Fox cuts out the individual letters, uses pencil to color them in Easter hues (soft orange, pink, green, yellow), and attaches each one to a long wire. The work suggests a blasted apart, carefully reconstructed, towering floral bouquet. The sentence, replicated and decontextualized, is reconfigured into something buoyant, airy, whimsical; its new structure subverts the dogmatism and severity of the Church’s original message, and underscores some of the whacky assumptions presented to (or perhaps more accurately forced upon) its congregation as certainties.
His second type of source material is the environmental and cultural clutter encountered in his studio, sometimes, but not always, by choice: news stories, to do lists, phone messages, mail, street noise, reading material and traffic. He makes copies, in drawing and painting, of these individual things, often following a set procedure, such as reading a book and stopping to render each noun (both the letters, spelling out the word, and the image that the noun represents). He cuts out various words and images, organizes the tiny, tricky pieces of paper, and tapes them together from behind (in the case of a sculpture) or affixes them to a larger sheet.

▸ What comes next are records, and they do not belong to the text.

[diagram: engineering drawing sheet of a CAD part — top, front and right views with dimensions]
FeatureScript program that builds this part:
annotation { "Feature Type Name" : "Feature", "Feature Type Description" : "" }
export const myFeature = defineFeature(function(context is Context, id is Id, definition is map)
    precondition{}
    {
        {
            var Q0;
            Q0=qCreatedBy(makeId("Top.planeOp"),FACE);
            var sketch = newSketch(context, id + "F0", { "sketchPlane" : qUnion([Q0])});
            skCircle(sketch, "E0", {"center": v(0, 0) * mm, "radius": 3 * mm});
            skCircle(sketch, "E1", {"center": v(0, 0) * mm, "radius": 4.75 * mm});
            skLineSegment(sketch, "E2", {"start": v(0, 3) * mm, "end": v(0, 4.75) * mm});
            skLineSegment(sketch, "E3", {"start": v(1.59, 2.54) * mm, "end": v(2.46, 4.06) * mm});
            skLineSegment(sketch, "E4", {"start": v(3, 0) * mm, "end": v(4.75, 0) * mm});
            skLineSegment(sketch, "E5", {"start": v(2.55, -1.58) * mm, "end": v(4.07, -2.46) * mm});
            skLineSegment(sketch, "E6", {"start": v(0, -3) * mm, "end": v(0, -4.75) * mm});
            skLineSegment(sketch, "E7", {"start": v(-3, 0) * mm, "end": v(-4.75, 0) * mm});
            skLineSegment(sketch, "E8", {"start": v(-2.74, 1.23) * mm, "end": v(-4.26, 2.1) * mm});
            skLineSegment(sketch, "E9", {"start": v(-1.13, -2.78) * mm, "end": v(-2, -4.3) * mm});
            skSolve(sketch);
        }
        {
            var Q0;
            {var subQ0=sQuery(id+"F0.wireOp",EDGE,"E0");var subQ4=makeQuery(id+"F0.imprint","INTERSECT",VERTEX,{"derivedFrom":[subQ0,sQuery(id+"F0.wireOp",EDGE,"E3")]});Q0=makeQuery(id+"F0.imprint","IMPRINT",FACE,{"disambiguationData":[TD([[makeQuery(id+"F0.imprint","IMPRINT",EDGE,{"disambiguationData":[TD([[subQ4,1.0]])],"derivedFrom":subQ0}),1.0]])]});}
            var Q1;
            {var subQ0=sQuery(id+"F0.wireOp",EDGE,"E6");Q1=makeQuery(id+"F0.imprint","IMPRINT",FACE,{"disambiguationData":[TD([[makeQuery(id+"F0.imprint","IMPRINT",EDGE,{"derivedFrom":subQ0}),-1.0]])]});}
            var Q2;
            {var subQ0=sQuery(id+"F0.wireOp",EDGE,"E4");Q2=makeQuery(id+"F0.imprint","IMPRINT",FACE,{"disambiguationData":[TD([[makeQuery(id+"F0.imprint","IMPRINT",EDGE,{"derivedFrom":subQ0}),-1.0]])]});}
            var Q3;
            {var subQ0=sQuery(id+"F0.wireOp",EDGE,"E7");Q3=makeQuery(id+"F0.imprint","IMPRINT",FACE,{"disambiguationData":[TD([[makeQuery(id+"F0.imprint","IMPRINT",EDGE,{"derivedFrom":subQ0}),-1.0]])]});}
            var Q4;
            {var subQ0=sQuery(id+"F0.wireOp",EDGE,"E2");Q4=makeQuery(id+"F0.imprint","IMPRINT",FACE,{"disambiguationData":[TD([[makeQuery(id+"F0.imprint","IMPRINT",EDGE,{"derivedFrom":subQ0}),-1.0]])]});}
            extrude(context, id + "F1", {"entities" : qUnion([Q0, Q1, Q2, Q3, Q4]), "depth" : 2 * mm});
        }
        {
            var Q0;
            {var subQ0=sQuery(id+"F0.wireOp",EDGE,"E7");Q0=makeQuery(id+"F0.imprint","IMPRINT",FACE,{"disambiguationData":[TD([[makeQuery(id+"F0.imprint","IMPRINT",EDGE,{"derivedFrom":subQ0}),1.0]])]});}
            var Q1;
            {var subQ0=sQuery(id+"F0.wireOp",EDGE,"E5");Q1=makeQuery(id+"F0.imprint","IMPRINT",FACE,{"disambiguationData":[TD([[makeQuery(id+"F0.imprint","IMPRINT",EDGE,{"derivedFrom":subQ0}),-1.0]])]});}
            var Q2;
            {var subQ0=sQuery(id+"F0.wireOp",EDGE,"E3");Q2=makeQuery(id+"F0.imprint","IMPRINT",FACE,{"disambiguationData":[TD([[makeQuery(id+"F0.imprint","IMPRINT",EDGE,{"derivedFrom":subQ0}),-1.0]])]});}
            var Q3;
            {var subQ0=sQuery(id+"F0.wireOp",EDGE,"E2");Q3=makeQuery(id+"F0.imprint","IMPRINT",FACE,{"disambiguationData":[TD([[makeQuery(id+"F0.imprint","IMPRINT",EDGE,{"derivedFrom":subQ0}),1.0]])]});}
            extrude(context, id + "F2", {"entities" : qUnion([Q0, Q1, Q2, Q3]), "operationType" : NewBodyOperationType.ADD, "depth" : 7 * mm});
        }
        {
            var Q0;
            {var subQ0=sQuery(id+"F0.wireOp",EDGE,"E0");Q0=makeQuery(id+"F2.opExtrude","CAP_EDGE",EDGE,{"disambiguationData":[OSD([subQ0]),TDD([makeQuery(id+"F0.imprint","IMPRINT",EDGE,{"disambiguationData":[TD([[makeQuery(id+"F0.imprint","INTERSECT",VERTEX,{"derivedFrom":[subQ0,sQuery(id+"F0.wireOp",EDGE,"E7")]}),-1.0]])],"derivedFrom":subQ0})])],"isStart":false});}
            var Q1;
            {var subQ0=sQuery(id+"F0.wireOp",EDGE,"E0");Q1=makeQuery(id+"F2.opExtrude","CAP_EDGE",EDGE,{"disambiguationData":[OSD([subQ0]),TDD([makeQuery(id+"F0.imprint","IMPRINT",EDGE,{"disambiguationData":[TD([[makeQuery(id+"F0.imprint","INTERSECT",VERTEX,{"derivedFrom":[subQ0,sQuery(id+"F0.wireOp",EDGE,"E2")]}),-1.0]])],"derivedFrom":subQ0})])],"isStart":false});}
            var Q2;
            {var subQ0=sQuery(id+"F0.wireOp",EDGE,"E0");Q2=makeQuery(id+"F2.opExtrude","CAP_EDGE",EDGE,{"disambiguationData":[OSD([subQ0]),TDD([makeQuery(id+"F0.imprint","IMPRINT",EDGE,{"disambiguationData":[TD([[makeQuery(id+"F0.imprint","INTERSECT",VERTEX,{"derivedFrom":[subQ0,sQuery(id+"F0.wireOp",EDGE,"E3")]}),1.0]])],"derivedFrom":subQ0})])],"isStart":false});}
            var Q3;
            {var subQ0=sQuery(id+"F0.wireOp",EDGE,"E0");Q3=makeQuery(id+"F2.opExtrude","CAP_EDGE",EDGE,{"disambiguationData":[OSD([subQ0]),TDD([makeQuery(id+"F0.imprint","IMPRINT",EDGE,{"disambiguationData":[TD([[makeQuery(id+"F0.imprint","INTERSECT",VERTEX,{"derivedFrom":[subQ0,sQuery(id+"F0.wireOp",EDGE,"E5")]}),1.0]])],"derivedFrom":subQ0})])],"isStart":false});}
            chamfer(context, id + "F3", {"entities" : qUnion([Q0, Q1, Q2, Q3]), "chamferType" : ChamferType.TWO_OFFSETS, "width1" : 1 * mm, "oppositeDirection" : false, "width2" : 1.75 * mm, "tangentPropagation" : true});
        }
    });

“Conflated” is made up of two hundred, two-inch pieces of paper that are meant to represent, in part, the blank pages of an unfinished studio sketchbook. To make them, Fox uses every writing implement he can find in his work area (pencils, pens, markers) to draw two-inch frames on a sheet of paper, which he then cuts out in horizontal sections, also cutting out the middle, which is empty in the way an actual frame is. He takes the multiple drawings to the gallery and pins each piece to the wall, forming a bulging structure that brings to mind an open field, a thought balloon or a shelter. Yet the intricate paper and pin construction is extremely fragile; the slightest gesture could rip it from the wall and destroy it, which would throw the last interpretation, the notion of a protected space (mental or physical), into question. This undermining of the illusion of things safe and secure, a psychological defense mechanism we indeed need to survive, calls to mind similar mythic delusions: fated vessels promising safe adventure (Titanic, Hindenburg), or structures falsely offering refuge (Katrina victim’s herded into the Superdome). The work ultimately probes: what combination of truth, falsity and things in-between occupy our mental space; what, ultimately, constructs our ideas?
The juxtaposition of hallowed religious texts with unremarkable, apparently randomly encountered stimuli raises provocative questions about the differences and similarities between the two “modes of communication.” The first exists as a traditional, centuries-old entity that, to its adherents, constitutes truth; the second appears to be haphazard, yet it is the result of concrete economic and social forces. Both forms of information are generated by power structures. Fox’s consideration of the ways systems and objects collude to function as conceptual landscapes jam-packed with overt and buried assumptions we unconsciously accept as true, seems to be telling us, Pay Close Attention to What Forms You. Or, to quote Jules Verne, “Look with all your eyes, look.”